J&J to Pull Talc Baby Powder from North America

  • J&J to Pull Talc Baby Powder from North America (c) GVictoria/ShutterstockJ&J to Pull Talc Baby Powder from North America (c) GVictoria/Shutterstock

As lawsuits against Johnson & Johnson (J&J) claiming its iconic baby powder causes cancer continue to mount, the US healthcare giant has announced plans to pull the talc-based powder from the North American market and market only cornstarch- based powder in the region, which it said now accounts for only 20% of sales.

Outside the US and Canada, New Jersey-headquartered J&J will continue selling the talc-based powder alongside the cornstarch formulation.

As of March, 19,400 personal injury lawsuits related to claims that talc can cause ovarian cancer or mesothelioma were pending in North America, the group said in a quarterly filing.  J&J has won some of the litigation, and is also appealing verdicts against it, including a high-profile case from 2018 in which it was ordered to pay $4.7 billion in damages to 22 women.

Pointing to what it called “misleading litigation advertising,” the healthcare group said “decades of scientific studies by medical experts around the world support the safety of its product, and that it will continue to “vigorously defend it, its safety and the unfounded allegations against it.”
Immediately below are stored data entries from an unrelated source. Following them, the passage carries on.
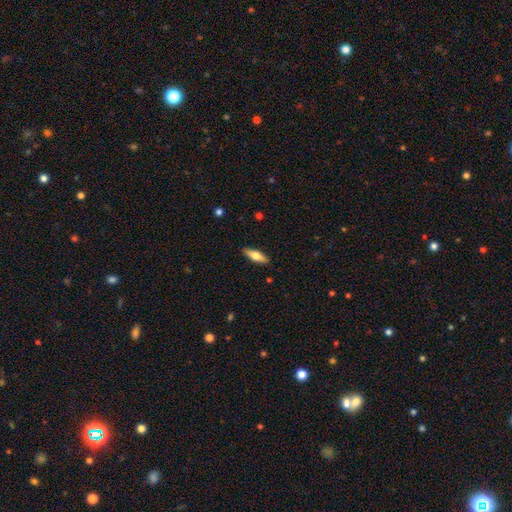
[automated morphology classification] A smooth galaxy with no disk features (60%) that is in between round and cigar-shaped (52%).

Vote fractions:
- Smooth or featured? smooth: 60% / featured or disk: 34% / star or artifact: 6%
- How rounded? in between: 52% / cigar-shaped: 45% / round: 2%
- Merging? none: 88% / minor disturbance: 9% / major disturbance: 2% / merger: 1%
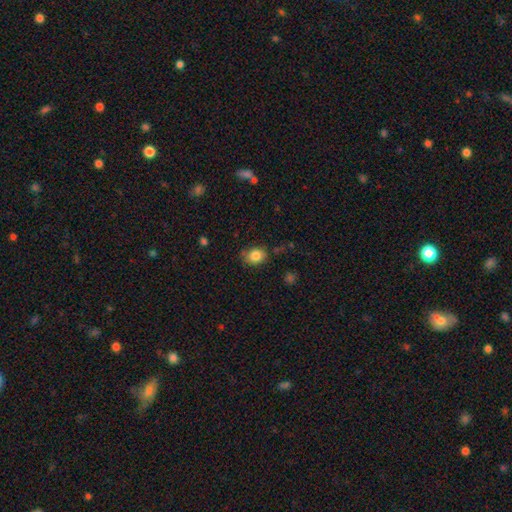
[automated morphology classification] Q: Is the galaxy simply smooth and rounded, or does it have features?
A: smooth — 84%.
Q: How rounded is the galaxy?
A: round — 50%.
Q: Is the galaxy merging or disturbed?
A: none — 74%.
In March, as part of its response to the Covid-19 pandemic, J&J said it had stopped shipping certain products, including the baby powder, to focus on high-demand over-the-counter medicines such as its Tylenol brand paracetamol and its mouthwash Listerine and to allow workers in production and distribution to practice social distancing.

The decision to halt sales of the talc-based powder comes on the heels of a state judge’s decision to allow five expert witnesses for the plaintiffs to testify in court on talc safety (alongside three J&J experts), the New Jersey Law Journal said.

While J&J did not indicate whether it would make any changes in its approach to the litigation – such as pursuing out-of-court settlements – lawyers for the plaintiffs, targets of its criticism, said they would keep bringing cases to trial around the US.